Iconoclasts: Art Out of the Mainstream at the Saatchi
Why this exhibition? Why now?
This exhibition invites us to engage anew with what modern-day iconoclasm might be by presenting the work of artists who are breaking today’s mould in very different ways. This is not a beautiful show, it has an undercurrent, these artists are very much working outside of the mainstream practice of others.
What can emerge out of the current issues that we are facing within the 21st century, confronting today’s prevailing beliefs, ideologies and perspectives.
Why this collection of artists?
Iconoclasts explores the experimental and often transformational practices of these artists, who use a myriad of diverse image-making techniques, from branding imagery onto human skin, to weaving 1000s of crow feathers, to embroidering onto vintage photographs. Their interpretations and references hold contemporary significance and give us an opportunity to reflect.
Where do you start with a project like this?
We often work concurrently on a few shows, so we have the flexibility to continue shaping them. Bringing together this distinct group of artists seemed very relevant right now. Like any good recipe, starting with a few artists we felt were current, we start building, layering the Iconoclastic myriad cake.
What makes this group worthy of the iconoclasts title?
While this group cannot be described as iconoclasts in the traditional sense of the word, they are all driven by an iconoclastic urge, which manifests itself in the intriguingly diverse and often destructive ways they produce art.
How does this exhibition reflect or go against the grain of the current art landscape in the UK?
This exhibition, you might say does both. In more traditional galleries you’re unlikely to find artists whose works challenge on so many levels, whether it’s the medium, the process or the resources they use.
In contemporary galleries and institutions, artists are being more celebrated for their wide-ranging appropriation, their distinctive voices. It’s a very important time to be an artist, the current art landscape is a direct overflow, reflecting on what is happening globally, culturally, politically.

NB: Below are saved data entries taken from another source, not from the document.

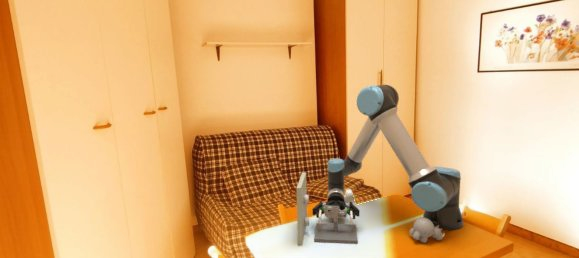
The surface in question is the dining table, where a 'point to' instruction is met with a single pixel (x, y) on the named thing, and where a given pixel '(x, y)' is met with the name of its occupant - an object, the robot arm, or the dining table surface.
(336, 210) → the mechanical component
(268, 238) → the dining table surface
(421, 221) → the chubby cartoon animal
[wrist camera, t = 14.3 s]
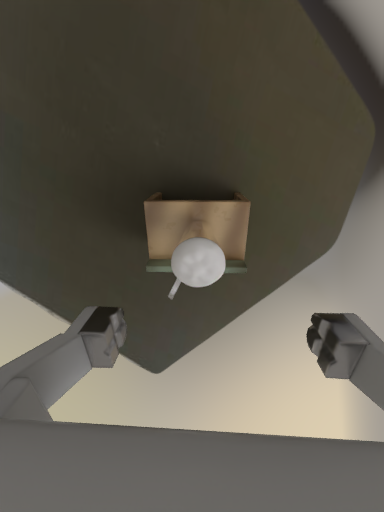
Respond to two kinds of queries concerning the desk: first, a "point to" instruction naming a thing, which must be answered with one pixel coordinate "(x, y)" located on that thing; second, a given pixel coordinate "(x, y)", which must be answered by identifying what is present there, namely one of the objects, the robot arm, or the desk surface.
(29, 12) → the desk surface
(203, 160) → the desk surface
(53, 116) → the desk surface
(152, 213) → the bench
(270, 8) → the desk surface
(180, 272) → the milkshake
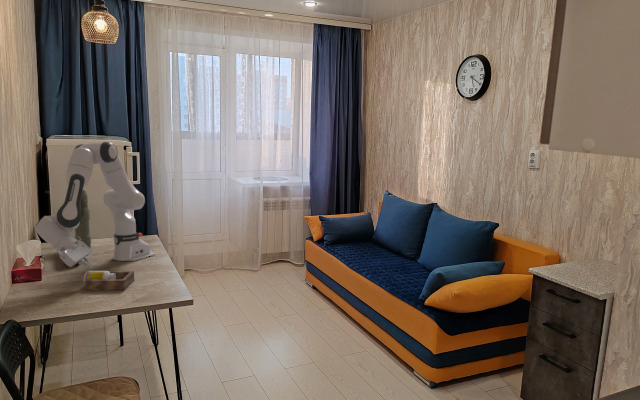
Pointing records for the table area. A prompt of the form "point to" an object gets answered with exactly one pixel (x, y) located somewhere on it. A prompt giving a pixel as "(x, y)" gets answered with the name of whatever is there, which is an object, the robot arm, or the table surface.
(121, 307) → the table surface
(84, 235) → the thermos
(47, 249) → the table surface
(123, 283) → the wooden tray
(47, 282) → the table surface
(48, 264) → the table surface
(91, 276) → the supplement bottle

Artists have enormous freedom and we have a responsibility to listen.
Some of the pieces were produced using very unusual techniques; which artists stood out to you for this reason?
Alexi Wynn Williams sculpture, Echoes of the Kill, is an oversized butcher’s block with a forest like installation of wax forms rising up off it. The forms were created from filling the negative space of lungs with molten wax, poured directly into the airways of dead cattle and horses. These casts were then put through a maceration process which uses acid to dissolve the flesh and reveal the wax forms. The viewer approaches the work without knowledge of what they are engaging in.
Echoes of the Kill blurs boundaries and explores the boarders of where something stops to exist in one way and takes on new meaning. It’s beautiful, surprisingly arresting.
Which piece in the exhibition made the biggest impression on you?
Thomas Mailaender’s series, Illustrated People. He is the unparalleled master of re-appropriating unclassifiable imagery in a completely new and often totally unexpected way. Mailaender brings a real sense of playfulness and freedom to his work.
In the series Illustrated People, original negatives from the archive of modern conflict’s collection are placed onto the skin of obliging models, friends, even his wife, before projecting a powerful UV lamp over them. The result reveals a fleeting picture on the skin’s surface, which he photographs, before exposure to daylight causes them to eventually disappear. It’s very clever, very much out of the mainstream!
Saatchi Gallery has two shows in the planning stages for next year:
Known Unknowns – showcasing artists well-established in the Gallery’s collection alongside those that are fresher,Known Unknowns will bring the two collections into dialogue, offering visitors an opportunity to reassess and reposition our global community.
Black Mirror: Art as Social Satire – this playful show offers an in-depth look at the Saatchi collection, using art as a tool for political and satirical critique.
You can catch Iconoclasts: Art Out of the Mainstream until 7 January 2018.